One of the main assumptions of linear regression is, ahem, linearity. Here is an example drawn from dendroclimatology, the reconstruction of past climates using tree rings, of the trouble one can get into by blindly assuming linearity. This subject was dealt with some time ago at ClimateAudit Upside-Down Quadratic Proxy Response.
From the Summary of chapter 9 of my book, niche-modeling-chap-9
These results demonstrate that procedures with linear assumptions are unreliable when applied to the non-linear responses of niche models. Reliability of reconstruction of past climates depends, at minimum, on the correct specification of a model of response that holds over the whole range of the proxy, not just the calibration period. Use of a linear model of non-linear response can cause apparent growth decline with higher temperatures, signal degradation with latitudinal variation, temporal shifts in peaks, period doubling, and depressed long time-scale amplitude.
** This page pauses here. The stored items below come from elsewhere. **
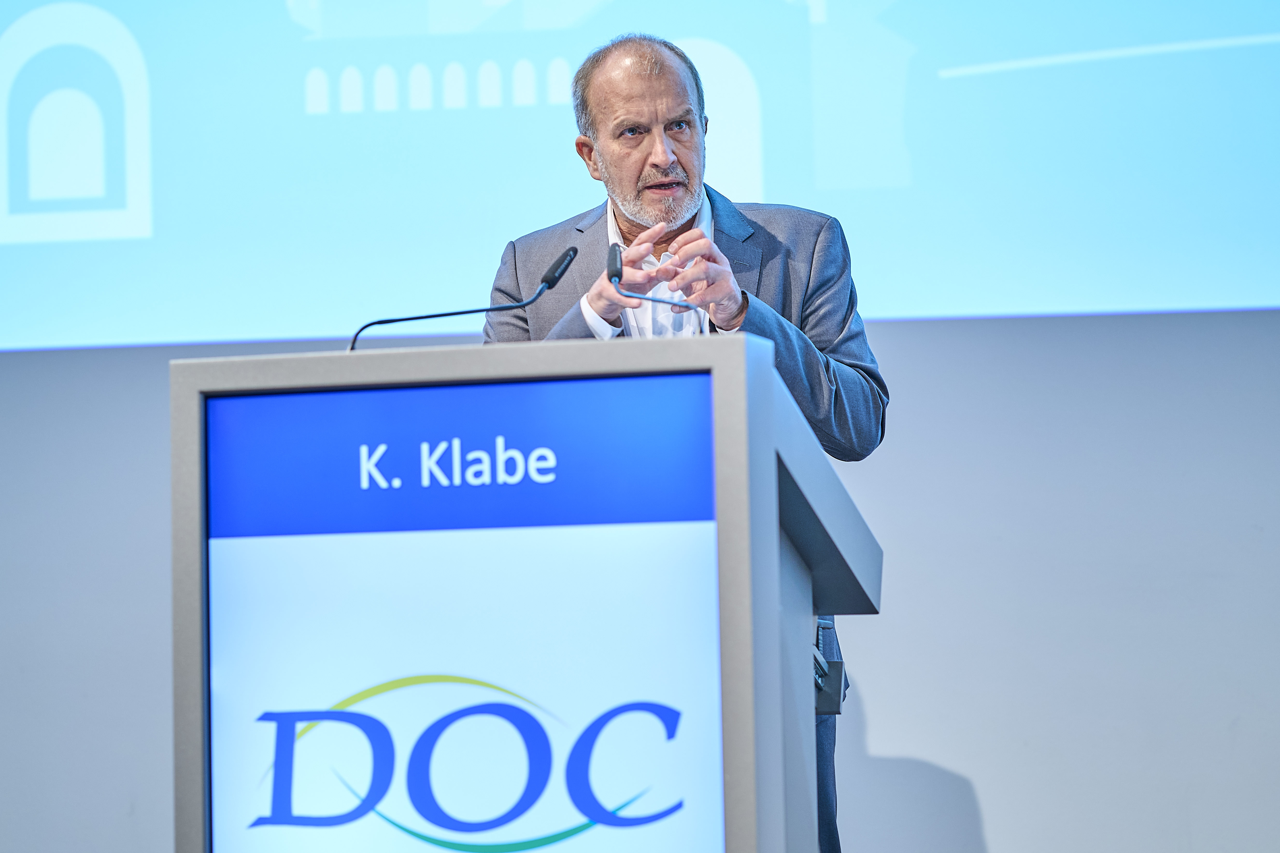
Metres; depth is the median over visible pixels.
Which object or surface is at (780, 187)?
projection screen
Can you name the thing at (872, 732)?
wall
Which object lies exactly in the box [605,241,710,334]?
microphone
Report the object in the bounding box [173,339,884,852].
lectern
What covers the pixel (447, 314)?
microphone
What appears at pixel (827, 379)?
man
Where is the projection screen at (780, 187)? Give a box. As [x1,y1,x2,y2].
[0,0,1279,350]
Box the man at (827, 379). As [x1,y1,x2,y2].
[475,32,890,852]
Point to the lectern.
(747, 580)
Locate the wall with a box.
[0,309,1278,852]
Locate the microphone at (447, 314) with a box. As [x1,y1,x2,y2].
[347,242,582,349]

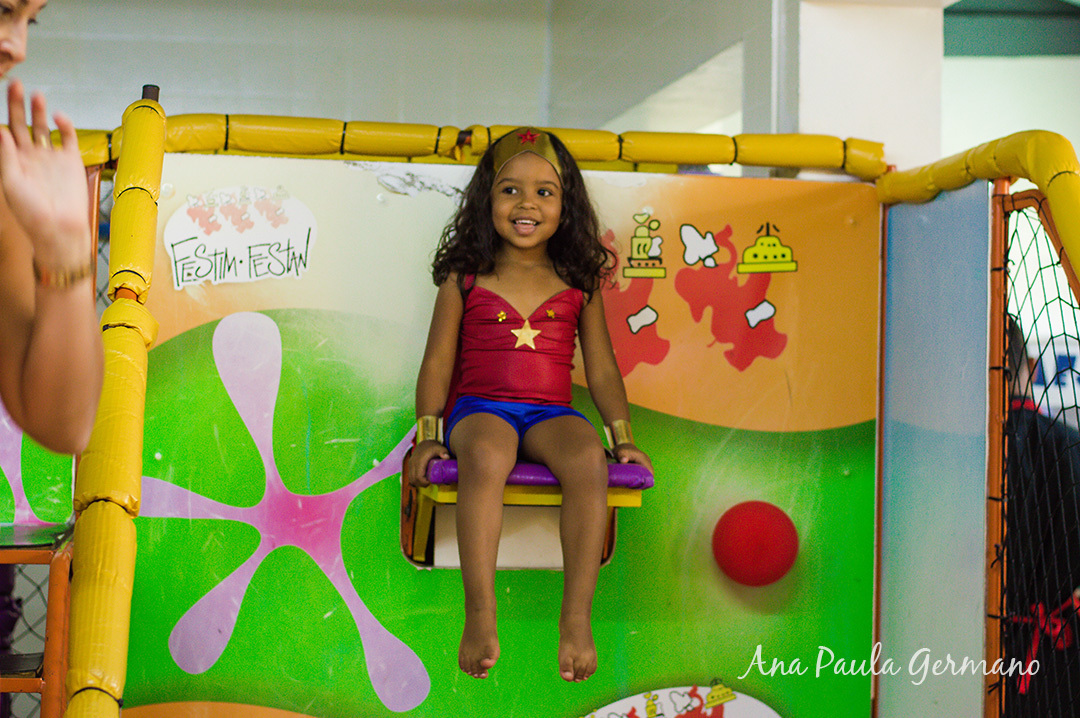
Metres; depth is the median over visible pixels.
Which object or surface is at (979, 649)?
panel
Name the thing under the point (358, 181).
wall
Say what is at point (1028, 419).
person
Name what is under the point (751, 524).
red ball
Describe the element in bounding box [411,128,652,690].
child
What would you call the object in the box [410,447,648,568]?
seat
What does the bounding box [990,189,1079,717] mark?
safety net
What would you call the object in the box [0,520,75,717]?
metal frame
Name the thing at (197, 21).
wall
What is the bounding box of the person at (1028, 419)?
[1002,318,1079,717]
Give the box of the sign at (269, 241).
[163,185,317,288]
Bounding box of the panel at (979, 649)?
[877,182,992,717]
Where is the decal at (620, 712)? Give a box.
[575,684,783,717]
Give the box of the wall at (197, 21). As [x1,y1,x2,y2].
[6,0,769,138]
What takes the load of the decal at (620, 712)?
attached to the wall at (358, 181)
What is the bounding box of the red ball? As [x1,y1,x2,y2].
[712,500,799,586]
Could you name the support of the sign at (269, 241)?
attached to the wall at (358, 181)
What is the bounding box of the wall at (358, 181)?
[119,156,879,717]

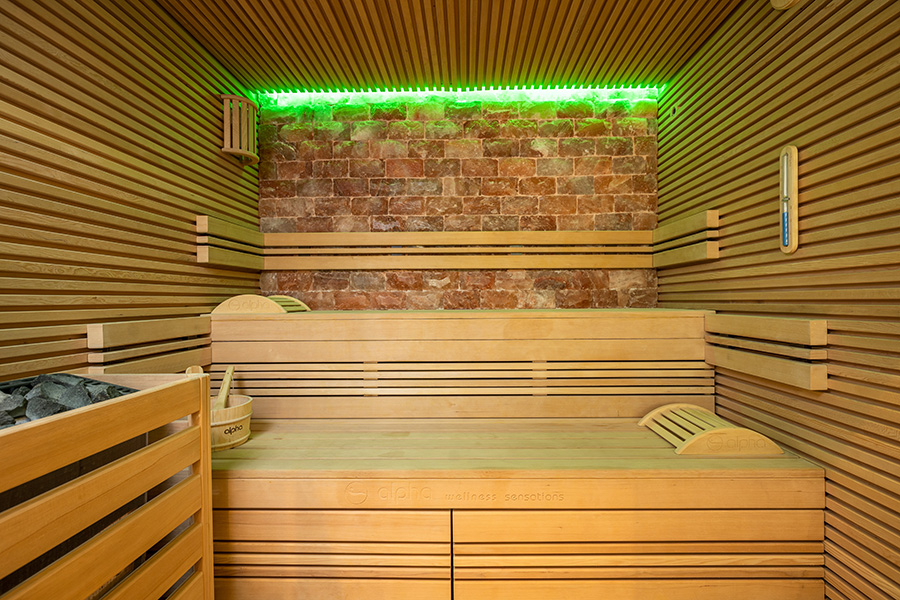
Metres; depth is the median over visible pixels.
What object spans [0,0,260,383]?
left wall
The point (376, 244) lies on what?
backrest
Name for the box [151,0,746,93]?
ceiling
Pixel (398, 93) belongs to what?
led strip light
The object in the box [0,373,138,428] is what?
stone pile
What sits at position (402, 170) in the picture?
brick wall
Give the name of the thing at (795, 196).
sand timer
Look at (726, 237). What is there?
right wall
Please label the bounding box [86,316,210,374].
backrest
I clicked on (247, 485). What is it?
bench
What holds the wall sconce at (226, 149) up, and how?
attached to the left wall at (88, 58)
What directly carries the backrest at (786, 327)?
attached to the right wall at (726, 237)
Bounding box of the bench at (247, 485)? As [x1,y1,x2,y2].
[207,420,823,599]
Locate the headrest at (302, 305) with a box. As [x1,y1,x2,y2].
[209,294,308,314]
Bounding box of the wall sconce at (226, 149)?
[220,94,258,164]
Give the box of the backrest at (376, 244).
[264,230,650,269]
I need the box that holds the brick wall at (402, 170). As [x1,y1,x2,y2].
[257,91,661,310]
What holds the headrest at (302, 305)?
on the bench at (527, 320)
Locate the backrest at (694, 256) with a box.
[652,208,718,267]
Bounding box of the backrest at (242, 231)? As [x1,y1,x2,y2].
[196,215,264,269]
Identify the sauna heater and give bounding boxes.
[0,371,214,599]
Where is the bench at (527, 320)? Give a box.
[207,308,716,419]
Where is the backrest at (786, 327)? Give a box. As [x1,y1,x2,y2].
[705,313,827,390]
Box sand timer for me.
[778,145,798,254]
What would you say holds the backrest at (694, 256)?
attached to the right wall at (726, 237)
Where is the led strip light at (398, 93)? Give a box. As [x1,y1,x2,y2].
[259,85,661,108]
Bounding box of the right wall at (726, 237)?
[655,0,899,599]
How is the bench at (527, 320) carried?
on the bench at (247, 485)
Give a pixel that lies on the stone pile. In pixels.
(62, 408)
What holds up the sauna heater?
on the floor
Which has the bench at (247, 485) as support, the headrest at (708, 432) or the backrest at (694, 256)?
the headrest at (708, 432)
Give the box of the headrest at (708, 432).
[637,403,782,455]
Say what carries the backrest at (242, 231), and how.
attached to the left wall at (88, 58)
Niche Modeling: Predictions from Statistical Distributions. Chapman & Hall/CRC, Boca Raton, FL., 2007.
I notice Craig Loehle converged on similar results in post about a publication on the Divergence Problem. In the abstract Craig finds a similar quantitative depression in the range of signal recovered.
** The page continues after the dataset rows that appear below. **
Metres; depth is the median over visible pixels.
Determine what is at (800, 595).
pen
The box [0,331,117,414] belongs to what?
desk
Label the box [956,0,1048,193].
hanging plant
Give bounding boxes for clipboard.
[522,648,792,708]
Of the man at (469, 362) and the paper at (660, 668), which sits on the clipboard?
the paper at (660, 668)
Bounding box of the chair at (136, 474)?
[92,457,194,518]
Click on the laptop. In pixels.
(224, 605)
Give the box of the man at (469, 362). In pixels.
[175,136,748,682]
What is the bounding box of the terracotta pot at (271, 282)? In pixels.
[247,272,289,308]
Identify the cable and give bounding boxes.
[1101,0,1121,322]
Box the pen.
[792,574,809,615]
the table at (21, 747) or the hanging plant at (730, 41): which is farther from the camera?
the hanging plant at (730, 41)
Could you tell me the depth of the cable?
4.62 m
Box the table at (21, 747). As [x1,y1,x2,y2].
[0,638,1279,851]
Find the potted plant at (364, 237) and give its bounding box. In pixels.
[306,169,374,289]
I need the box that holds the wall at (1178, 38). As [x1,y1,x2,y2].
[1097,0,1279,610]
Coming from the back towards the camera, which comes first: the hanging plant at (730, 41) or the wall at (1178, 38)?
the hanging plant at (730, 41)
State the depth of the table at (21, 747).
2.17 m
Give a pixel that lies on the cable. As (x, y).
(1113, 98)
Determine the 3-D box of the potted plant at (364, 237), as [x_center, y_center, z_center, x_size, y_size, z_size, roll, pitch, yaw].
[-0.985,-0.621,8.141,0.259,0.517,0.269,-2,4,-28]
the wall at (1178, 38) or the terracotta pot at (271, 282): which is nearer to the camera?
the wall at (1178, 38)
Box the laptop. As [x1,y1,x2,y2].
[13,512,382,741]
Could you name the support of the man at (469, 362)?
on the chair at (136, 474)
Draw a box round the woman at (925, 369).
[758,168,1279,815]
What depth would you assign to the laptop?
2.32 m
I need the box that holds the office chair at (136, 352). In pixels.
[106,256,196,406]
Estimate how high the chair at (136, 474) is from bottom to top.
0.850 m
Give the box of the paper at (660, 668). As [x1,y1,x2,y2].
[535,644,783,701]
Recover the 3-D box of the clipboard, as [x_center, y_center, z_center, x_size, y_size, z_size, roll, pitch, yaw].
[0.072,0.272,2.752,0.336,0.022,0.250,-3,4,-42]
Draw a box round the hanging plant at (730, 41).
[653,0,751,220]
If trees show a nonlinear growth response, the result is to potentially truncate any historical temperatures higher than those in the calibration period, as well as to reduce the mean and range of reconstructed values compared to actual.
By far the most interesting result I find is the introduction of ‘doubling’ from assuming a linear response of a non-linear variable. This is illustrated by Craig’s figure here:
Because over the course of one climate cycle, the tree passes through two optimal growth periods, the tree is, in electrical terms, a frequency doubler. This would create enormous difficulties in trying to detect major features such as Medieval Warm Periods and Little Ice Ages from such a responder.
But the problems do not end there. According to the latitudinal (or attitudinal) location of the tree, relative to its optimal growth zone, the location of the doubled peaks is shifted temporally. This shifting of the peaks is illustrated in the figure below, taken from my chapter.
If one then imposes two non-linear responses, such as temperature and rainfall, the response becomes even more choppy, as shown in another graphic from the chapter.
The recovery of a climate signal in the face of nonlinearity of response is fraught with difficulties. When the fundamental growth response of a trees, and all living things actually, is known to be a non-linear niche-like response, there is more onus on modelers to prove their methods are adequate.
While not unaware of the problem, most often in climate (and ecological) science, risky statistical prediction methods are used with inadequate validation, or like the drought modeling efforts by CSIRO here, results from GCMs are used with no attempt to demonstrate they are ‘fit-for-purpose’ at all. Rob Wilson argues at ClimatAudit that while linear modelling of tree-growth relationships is not ideal, the field is ripe for some fancy non-linear modelling. Given the range of exotic features introduced by non-linearities, as I showed above, I would argue that fancy non-linear modeling would probably lead more surely to self deception, and a better path is robust validation.